PAGE EXTRACT:
====================

Fractures occur naturally in the majority of rocks, and drilling through such fractured rocks can cause major challenges to wellbore stability that result in drilling problems. “This is because they have larger shear failure zones and smaller fracture gradient, fracture gradient being the pressure required to induce a fracture in a rock at a given depth,” says Jon Jincai Zhang, until recently Geomechanics Manager with Knowledge Systems, a company specialising in services to improve well planning and drilling, lately bought by Landmark Graphics.
Stability problems are expensive
“Lack of wellbore stability brings a reduction in the quality of well log records and consequently leads to difficulties in their interpretation. It also causes mechanical problems such as stuck pipes, high torque and back-reaming, instigating further dangers when setting the casing and removing cuttings,” Jon explains. “Using a heavier mud can help avoid these incidents, but the range of mud-weight we can apply in such fractured formations is narrow.”
“To solve this, we need to develop methods of accurately predicting the important features affecting stability: pore pressure, in-situ stress, shear failure and fracture gradient.”
“During drilling, stresses are redistributed, as rock is replaced with drilling fluid (mud), which can lead to either shear and tensile failure within a well,” Jon continues. “If the mud pressure is too low, the stress on the surrounding rock is too great, and shear failure, known as wellbore breakout, occurs, possibly leading to the collapse of the wellbore. On the other hand, if the wellbore mud pressure is too high, there is a danger of tensile failure, causing the wellbore to balloon, and leading to mud loss and lost circulation.”
“Variations in porosity are also a common feature of fractured formations, particularly carbonates. These lead to rapid changes in pore pressure, and compound the challenges in estimating mud-weights and fracture gradients in drilling.”
In the absence of any further information to guide them, wellsite engineers often use basic trial and error based on simple mud-weight correlations to nearby or analogue wells. They maintain this mud-weight until a failure is observed, at which point corrective action is taken – not necessarily the most cost-effective route.
The mud-weight window solution
Determining the safe mud-weight range is of critical importance to improving well planning and drilling for the oil and gas industry. To tackle the problems of predicting wellbore stability, Jon considered the effects of both fractures and porous formations, and from this developed a ‘double porosity model’ so drillers will have a better idea of what to expect before they start working on a particular well.
“We established the model using known variables such as rock strength, pore pressure profile, and in-situ stress from well log data,” Jon explains. “We then used finite-element analysis to obtain a wellbore stability solution.”

====================

INFORMATION SHOWN:
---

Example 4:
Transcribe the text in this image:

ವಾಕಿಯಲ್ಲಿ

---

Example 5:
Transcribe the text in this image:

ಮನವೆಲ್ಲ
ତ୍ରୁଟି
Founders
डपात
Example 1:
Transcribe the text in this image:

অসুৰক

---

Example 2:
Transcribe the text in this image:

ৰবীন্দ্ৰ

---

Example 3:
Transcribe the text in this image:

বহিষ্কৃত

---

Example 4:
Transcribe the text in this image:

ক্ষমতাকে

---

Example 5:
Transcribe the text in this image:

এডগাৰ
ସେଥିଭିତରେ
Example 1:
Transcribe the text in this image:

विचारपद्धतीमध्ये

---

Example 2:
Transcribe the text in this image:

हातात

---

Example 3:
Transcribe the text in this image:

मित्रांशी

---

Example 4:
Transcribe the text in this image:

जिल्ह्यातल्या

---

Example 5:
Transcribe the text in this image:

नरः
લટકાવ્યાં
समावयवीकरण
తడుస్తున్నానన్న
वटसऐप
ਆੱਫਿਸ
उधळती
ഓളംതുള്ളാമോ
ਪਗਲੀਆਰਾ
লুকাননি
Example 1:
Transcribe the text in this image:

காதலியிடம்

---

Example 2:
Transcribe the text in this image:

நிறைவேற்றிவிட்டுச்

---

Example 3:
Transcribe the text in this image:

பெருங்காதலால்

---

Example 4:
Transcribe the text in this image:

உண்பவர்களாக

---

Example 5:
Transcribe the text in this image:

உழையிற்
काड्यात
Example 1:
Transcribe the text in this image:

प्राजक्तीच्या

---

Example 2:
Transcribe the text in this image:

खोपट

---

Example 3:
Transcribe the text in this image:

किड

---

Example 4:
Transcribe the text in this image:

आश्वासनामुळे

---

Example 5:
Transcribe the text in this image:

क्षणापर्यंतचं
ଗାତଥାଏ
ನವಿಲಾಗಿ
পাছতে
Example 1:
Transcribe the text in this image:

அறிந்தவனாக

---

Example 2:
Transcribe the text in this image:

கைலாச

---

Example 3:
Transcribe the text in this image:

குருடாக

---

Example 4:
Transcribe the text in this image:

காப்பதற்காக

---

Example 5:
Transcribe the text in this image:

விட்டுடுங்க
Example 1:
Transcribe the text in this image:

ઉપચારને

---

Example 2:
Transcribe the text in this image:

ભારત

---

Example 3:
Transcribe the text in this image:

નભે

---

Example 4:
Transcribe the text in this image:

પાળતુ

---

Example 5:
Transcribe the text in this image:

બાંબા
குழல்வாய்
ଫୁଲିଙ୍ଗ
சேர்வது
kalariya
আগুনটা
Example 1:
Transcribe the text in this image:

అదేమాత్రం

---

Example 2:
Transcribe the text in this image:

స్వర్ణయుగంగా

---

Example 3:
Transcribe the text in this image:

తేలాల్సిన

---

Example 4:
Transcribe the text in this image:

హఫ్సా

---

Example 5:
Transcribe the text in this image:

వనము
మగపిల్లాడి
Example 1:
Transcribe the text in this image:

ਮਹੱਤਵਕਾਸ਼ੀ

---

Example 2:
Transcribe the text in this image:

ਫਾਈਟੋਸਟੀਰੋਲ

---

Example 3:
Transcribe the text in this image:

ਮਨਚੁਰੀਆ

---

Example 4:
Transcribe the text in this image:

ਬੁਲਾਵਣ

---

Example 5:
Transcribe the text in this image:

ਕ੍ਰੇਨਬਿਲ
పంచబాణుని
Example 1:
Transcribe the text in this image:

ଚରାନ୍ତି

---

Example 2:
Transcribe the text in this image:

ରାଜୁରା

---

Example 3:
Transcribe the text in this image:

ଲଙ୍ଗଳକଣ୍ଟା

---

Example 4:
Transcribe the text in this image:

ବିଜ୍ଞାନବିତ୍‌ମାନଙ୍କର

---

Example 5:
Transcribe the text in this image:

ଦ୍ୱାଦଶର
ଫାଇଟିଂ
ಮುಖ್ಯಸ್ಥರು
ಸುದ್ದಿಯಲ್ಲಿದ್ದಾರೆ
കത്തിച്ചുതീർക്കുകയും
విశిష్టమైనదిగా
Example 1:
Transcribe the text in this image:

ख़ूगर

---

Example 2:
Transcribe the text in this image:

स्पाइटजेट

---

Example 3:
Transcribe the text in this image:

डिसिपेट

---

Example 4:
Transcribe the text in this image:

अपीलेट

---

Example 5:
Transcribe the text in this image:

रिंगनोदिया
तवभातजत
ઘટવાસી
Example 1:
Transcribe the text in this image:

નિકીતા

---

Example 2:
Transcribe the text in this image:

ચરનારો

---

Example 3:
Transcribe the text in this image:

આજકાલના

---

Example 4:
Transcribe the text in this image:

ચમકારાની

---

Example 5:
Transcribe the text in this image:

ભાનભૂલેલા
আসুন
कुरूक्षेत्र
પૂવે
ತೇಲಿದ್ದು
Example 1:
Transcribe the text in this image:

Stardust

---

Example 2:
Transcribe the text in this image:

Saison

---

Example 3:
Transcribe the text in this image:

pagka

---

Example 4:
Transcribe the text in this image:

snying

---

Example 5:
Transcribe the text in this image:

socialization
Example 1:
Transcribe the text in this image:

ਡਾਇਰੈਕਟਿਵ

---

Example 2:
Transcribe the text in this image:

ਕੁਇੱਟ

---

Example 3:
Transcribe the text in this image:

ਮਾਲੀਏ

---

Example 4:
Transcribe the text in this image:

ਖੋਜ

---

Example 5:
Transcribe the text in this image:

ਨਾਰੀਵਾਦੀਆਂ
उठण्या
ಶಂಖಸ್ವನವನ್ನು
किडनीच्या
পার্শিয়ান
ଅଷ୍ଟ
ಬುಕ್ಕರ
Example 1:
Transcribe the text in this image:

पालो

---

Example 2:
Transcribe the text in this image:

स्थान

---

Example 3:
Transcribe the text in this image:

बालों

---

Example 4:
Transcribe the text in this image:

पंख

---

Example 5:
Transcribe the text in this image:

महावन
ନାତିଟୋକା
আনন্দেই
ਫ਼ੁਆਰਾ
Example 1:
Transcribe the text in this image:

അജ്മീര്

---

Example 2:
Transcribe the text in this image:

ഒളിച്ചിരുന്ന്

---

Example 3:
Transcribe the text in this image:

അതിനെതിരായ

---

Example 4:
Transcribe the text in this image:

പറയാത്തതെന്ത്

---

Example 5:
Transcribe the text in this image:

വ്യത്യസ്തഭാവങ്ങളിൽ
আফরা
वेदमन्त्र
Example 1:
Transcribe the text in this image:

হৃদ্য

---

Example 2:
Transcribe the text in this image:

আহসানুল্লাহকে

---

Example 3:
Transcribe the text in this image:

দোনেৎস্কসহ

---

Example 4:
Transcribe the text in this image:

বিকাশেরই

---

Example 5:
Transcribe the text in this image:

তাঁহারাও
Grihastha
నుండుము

====================

YOUR TASK: Carry on the piece about wellbore stability in fractured rock, starting right after its final sentence.

TASK RESPONSE:
“Our model was successfully tested in a case study in Oman, where we performed pre-drill analysis for pore pressure and wellbore stability, and then sent a pore pressure engineer to do real time model updates during drilling. The well encountered both weak claystones, which could cause well collapse, and heterogeneous and fractured carbonates with a low fracture gradient, which could potentially cause mud losses during drilling. When limestones and claystones are drilled in one casing interval, the mud-weight window is very narrow, as too high a mud-weight risks fracturing and drilling fluid losses, while a lower mud-weight induces wellbore breakouts or collapse. Additionally, some of the gas-bearing formations in the Omani well have very high pore pressure, which could cause kicks and blowouts, making drilling more risky. It was therefore imperative that the model predicted the correct mud-weights to avoid well failure,” John emphasises. “We were happy to find that our model accurately predicted the range of mud-weights needed to drill the well with the least risk.
A similar pre-drill pore pressure and wellbore stability analysis project was successfully conducted in the Western Zagros foothills in Iraq.
“The geomechanical analysis combines wellbore parameters, such as inclination, azimuth and hole size, with rock properties, so as to develop a specific solution for each section of the wellbore. It is cost-effective, because predictions for multiple wells can be made from a single model.”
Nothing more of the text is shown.